Recently, I went to a river for some smallmouth fishing. On the first cast I hooked into a smallie. Then for the next three hours nothing. Finally, I hooked a big smallie and my leader to tippet knot broke. Curse?

Let me know based on your experience if there is such a thing as a first cast curse. Thanks.


----------



## maximum_bob37 (May 20, 2013)

Sounds like just coincidence to me.


----------



## SMBHooker (Jan 3, 2008)

Just avoid bannas and you'll be fine.  I've had tons of fine days on the water with a 1st cast fish.


----------



## Tbomb55 (Nov 27, 2008)

I used to fish with a buddy for walleye. He was the expert and I was the tag along. Once on a very cold day in late fall we were at Mosquito jigging a sonar/ vibe. He had a hog in the first 10 minutes which we lost at the boat. He turned to me and said "we won't catch another f---ing fish. He was right and he kept me out in 40 degree windy weather all day just to prove it!


----------



## Salamander (Apr 11, 2004)

In my boat we always want to miss the first bite or hit that we get. If we do that we will be OK for the rest of the day. If somebody catches the first bite or hit, we are usually screwed for the rest of the day...


----------



## Flannel_Carp (Apr 7, 2014)

The only absolute is that there are no absolutes. But maybe loosen your drag a bit on the big ones


----------



## garhtr (Jan 12, 2009)

I miss the first fish of the day 90% of the time, I'm always watching a bird , squirrel, deer or some kind of duck or adjusting my pack and it takes that first jolting strike too get my attention.
Get a lucky buckeye and keep it in your right pocket, (a turtle's claw make a good substitute for a buckeye) and invest in a lucky Fishing shirt. I'm not superstitious but it can't hurt. 
Good luck and Good Fishing !


----------



## TheCream (Mar 19, 2009)

I've had some pretty horrible days that began with a first cast fish. Not many that have gone the opposite way. To quote the great Michael Scott, "I'm not superstitious, I'm just a little stitous."


----------



## Roscoe (Jul 22, 2007)

It could be a curse if you fished the LMR. They got Chickens, strange sightings, and Voodoo at places along that river. Been going on for years. I remember an old Black lady that had chickens where I would get eggs at times. At times if I heard those bongos and yelling when I pulled up, I got out of there PDQ. I'd be careful if fishing alone. A Rabbit's foot or horseshoes will have no effect if you get close the curse. Good Luck.


Roscoe


----------



## Yakphisher (Jul 9, 2013)

I am 0 for 4 on huge smallies this week so you not alone! Had one right up to yak with a tail just as wide as my paddle before it got loose.
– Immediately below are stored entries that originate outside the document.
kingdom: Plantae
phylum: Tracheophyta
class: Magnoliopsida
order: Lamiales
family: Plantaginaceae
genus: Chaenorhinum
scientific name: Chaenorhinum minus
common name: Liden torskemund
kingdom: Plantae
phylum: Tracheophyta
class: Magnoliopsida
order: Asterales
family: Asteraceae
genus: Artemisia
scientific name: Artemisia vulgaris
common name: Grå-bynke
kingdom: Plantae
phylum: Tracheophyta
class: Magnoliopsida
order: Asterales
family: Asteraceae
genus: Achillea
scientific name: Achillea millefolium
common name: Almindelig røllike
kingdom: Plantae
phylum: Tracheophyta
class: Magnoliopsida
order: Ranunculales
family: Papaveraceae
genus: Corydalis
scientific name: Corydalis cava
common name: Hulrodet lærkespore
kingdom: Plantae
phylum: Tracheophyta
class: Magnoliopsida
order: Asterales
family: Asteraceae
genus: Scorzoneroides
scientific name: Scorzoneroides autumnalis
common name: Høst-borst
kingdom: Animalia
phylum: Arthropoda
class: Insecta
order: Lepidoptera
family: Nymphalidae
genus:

Always make a habit of retying your fly before it breaks plus dont go to light on tippet either. 8lb test minimum.


----------



## Tinknocker1 (May 13, 2013)

your using a 8# pound tippet heck a 8 # won't even fit through the eye of my flies you must be targeting trophy smallies ! what weight flyrod you using ?


----------



## rickerd (Jul 16, 2008)

No curse if anything you reflected negatively on the one you lost. Let it go, and believe your next cast will be a bigger fish.

You aren't using big enough flies for bass, if 8# test doesn't fit. Big fish eat big things, at least bass do.
Shake it off and keep casting. I like to use at least a size 4 hook to keep the bluegills from getting it in their mouth. The little gills anyway.

Rickerd


----------